There are three strategies for pursuing a greater knowledge of God. 1. We need to place our lives under the living ministry of the Word of God in a church. This is God’s central instrument that He uses to shape our lives. This is an argument for the regular means of grace. Some might say “But the preacher is no better than I am.” Calvin’s Institutes, however, would say that this is precisely the point. We sit under Christ. The minister is just an instrument. The Word does its own work. See Acts 6:7. The question should not be “What are we doing?” It should rather be, “What is the Word doing?” 1 Thess. 2:13 is also important. 2. We dig deeply into the Word for ourselves. Bible studies are not the same thing as digging for ourselves. 3. Learn together with all the saints (reading good books). There are great central books of Christian literature. Two great books is Calvin’s Institutes, and John Owen’s On Communion with God. Calvin taught Ferguson how to think Trinitarianly, and Owen taught Ferguson how to live Trinitarianly.

Sproul, Jr.’s Address

This address is entitled “The (True) Scandal of the Evangelical Mind.”

The text for consideration is 1 Corinthians 1:18ff. The story of Jesus is our story. His life, death, resurrection, ascension, and second coming is our story, for we are one people, His body. This story is foolishness to those outside the church.

The first great scandal is that the scandal of the cross scandalizes us. We complain when other people complain about Christianity. We try to insist that non-believers regard us well. But Paul tells us that the world sees us as stupid. This is, quite simply, the way it is. But we start to reshape ourselves and our story to remove the scandal and diminish the stumbling-block. The emergents try to emphasize narrative, but they do it in a postmodern way. The seeker-sensitive approach sets aside the scandalous part of the story. Theological liberalism doesn’t believe our story. As confessional people, we don’t change our story, but rather we preach the cross.

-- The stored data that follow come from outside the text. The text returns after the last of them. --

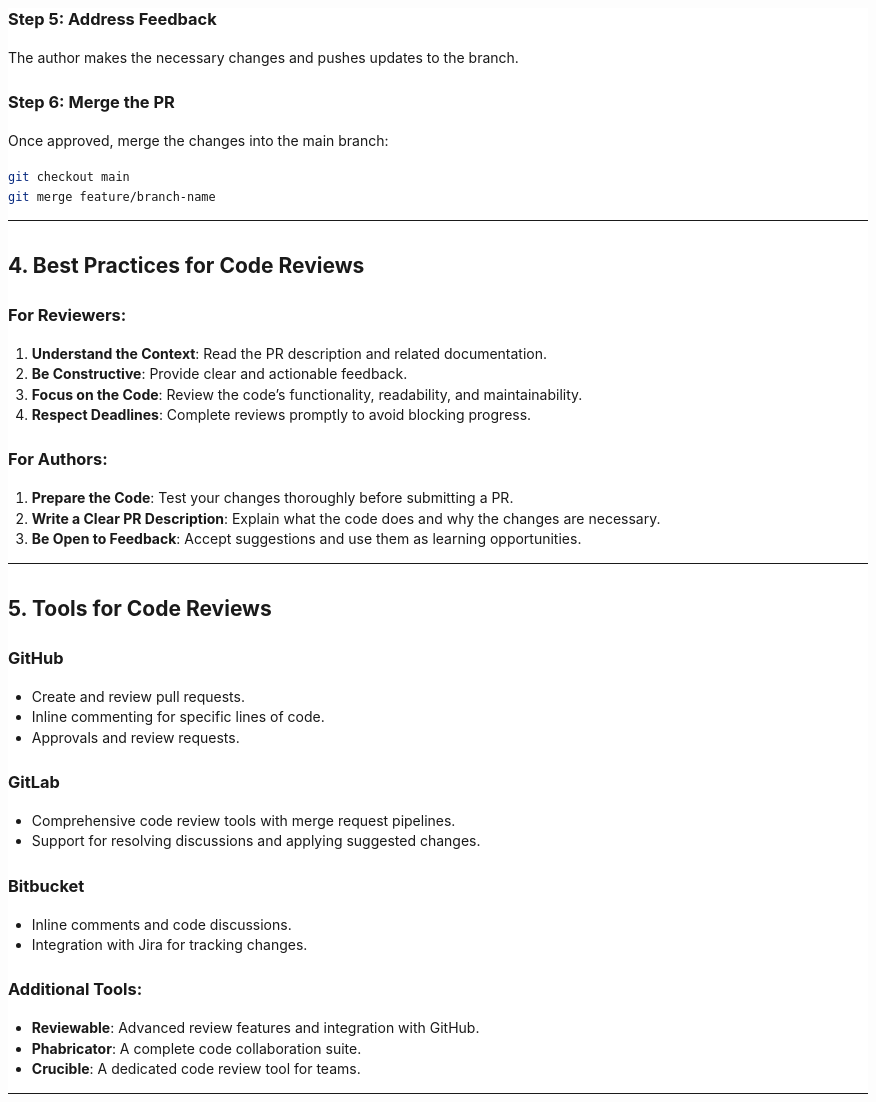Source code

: ### Step 5: Address Feedback
The author makes the necessary changes and pushes updates to the branch.

### Step 6: Merge the PR
Once approved, merge the changes into the main branch:
```bash
git checkout main
git merge feature/branch-name
```

---

## 4. **Best Practices for Code Reviews**

### For Reviewers:
1. **Understand the Context**: Read the PR description and related documentation.
2. **Be Constructive**: Provide clear and actionable feedback.
3. **Focus on the Code**: Review the code’s functionality, readability, and maintainability.
4. **Respect Deadlines**: Complete reviews promptly to avoid blocking progress.

### For Authors:
1. **Prepare the Code**: Test your changes thoroughly before submitting a PR.
2. **Write a Clear PR Description**: Explain what the code does and why the changes are necessary.
3. **Be Open to Feedback**: Accept suggestions and use them as learning opportunities.

---

## 5. **Tools for Code Reviews**

### GitHub
- Create and review pull requests.
- Inline commenting for specific lines of code.
- Approvals and review requests.

### GitLab
- Comprehensive code review tools with merge request pipelines.
- Support for resolving discussions and applying suggested changes.

### Bitbucket
- Inline comments and code discussions.
- Integration with Jira for tracking changes.

### Additional Tools:
- **Reviewable**: Advanced review features and integration with GitHub.
- **Phabricator**: A complete code collaboration suite.
- **Crucible**: A dedicated code review tool for teams.

---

The second great scandal of the evangelical mind is that we are not really evangelical. Of course, we believe the gospel. But do we have a passion for lost souls? We critique supposedly bad ways of evangelism, while we don’t do it at all. We are not evangelically minded. We like to bring that little island of our own genius to the table. This is actually semi-Pelagianism. The idea of education is not to join the great conversation, but rather the great confrontation. We should not add the wisdom of the world to the Bible, like Aquinas did in the Summa Theologica. The Bible does not need human cooperation, or anything added to it. To think so is again semi-Pelagianism. Boethius (like Philo) tried to add the wisdom of Plato to the Bible. Nowadays, it is the idea of getting psychology or Madison Avenue to the Bible. He asserts (I would disagree here) that Warfield tried to add the wisdom of science to the Bible (LK, this is highly disputed in Warfield scholarship). Are we willing to trust God and believe what He tells us.

Another scandal is not that we are not smart enough, but that we are not good enough. And then, when God tells us something, we wind up looking at our circumstances, and then twist what God says to fit our experience. We then use our brains for rationalization. How do we know when we are really putting our mind into submission to the Bible. Are we willing to accept these accusations from the world? We were rescued from foolishness. We didn’t “smart” our way out of it. Are you willing to be thought a fool for Christ’s sake? We always lie to ourselves. We are not repentant about our minds.